* Passage:
---

KMS Concentration Risk
KMS concentration risk answers: "If this one encryption key is compromised or deleted, how much of your business shuts down?"
Organizations often use a single KMS key to encrypt hundreds of S3 buckets and RDS instances. If that key is deleted, disabled, or its policy misconfigured, every dependent resource becomes inaccessible. This is a cryptographic single point of failure.
The concentration model
KMS Key (1) → encrypts → S3 (200 buckets) + RDS (50 instances) + EBS (100 volumes)
↓
Key deletion = 350 resources inaccessible
Scanners check if encryption is ON. Stave checks if the encryption dependency is concentrated in a single point of failure.

---

In the KMS concentration risk passage, which kinds of resources does the concentration model show the single key encrypting, and how many of each?

* Given information:
---

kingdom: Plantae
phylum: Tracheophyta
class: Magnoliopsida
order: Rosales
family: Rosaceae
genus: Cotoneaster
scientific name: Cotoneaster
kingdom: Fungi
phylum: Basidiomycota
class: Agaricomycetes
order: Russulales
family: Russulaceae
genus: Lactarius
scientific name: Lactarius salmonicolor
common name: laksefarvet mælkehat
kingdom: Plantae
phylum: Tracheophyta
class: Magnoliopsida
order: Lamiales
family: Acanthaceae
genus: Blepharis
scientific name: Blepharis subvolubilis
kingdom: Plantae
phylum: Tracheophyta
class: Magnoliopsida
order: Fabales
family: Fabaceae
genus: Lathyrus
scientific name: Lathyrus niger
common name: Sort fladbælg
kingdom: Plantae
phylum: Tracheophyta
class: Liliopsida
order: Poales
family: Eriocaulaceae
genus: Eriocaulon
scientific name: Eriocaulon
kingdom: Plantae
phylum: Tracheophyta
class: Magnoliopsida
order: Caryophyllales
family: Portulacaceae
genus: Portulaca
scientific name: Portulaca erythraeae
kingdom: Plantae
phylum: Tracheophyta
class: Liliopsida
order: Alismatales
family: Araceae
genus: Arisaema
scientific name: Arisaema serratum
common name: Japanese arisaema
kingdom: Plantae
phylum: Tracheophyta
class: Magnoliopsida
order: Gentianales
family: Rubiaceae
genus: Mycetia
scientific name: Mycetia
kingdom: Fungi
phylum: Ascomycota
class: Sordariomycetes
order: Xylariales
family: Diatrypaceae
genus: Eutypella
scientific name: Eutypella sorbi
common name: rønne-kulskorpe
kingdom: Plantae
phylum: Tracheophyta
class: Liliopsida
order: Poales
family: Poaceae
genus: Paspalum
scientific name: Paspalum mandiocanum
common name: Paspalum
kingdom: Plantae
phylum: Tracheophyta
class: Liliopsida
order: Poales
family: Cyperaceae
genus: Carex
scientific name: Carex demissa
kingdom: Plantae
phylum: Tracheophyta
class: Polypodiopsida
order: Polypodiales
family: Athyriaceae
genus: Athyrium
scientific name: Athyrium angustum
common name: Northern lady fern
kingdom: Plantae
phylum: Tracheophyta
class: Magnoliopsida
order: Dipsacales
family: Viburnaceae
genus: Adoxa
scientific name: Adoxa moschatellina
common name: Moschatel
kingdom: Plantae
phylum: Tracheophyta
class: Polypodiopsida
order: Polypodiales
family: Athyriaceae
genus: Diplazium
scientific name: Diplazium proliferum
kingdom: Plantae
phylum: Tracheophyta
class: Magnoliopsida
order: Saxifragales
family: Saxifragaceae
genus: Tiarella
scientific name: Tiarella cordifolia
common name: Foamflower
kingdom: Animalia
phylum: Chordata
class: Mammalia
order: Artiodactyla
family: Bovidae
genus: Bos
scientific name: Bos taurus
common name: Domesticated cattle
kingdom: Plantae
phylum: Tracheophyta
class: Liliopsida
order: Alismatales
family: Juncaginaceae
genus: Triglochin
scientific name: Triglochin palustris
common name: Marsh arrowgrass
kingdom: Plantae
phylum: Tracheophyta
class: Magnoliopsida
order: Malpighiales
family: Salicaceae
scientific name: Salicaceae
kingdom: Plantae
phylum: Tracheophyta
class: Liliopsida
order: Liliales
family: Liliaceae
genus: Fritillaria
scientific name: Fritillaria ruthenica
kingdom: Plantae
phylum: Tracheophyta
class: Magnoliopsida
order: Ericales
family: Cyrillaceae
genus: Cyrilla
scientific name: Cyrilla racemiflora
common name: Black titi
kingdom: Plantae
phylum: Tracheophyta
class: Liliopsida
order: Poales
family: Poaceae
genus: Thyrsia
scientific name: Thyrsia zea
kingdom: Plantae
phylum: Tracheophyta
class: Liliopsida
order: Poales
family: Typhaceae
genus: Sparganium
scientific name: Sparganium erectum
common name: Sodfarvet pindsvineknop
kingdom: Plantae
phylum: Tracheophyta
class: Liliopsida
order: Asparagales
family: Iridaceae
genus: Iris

---

* Answer below:
- S3: 200 buckets
- RDS: 50 instances
- EBS: 100 volumes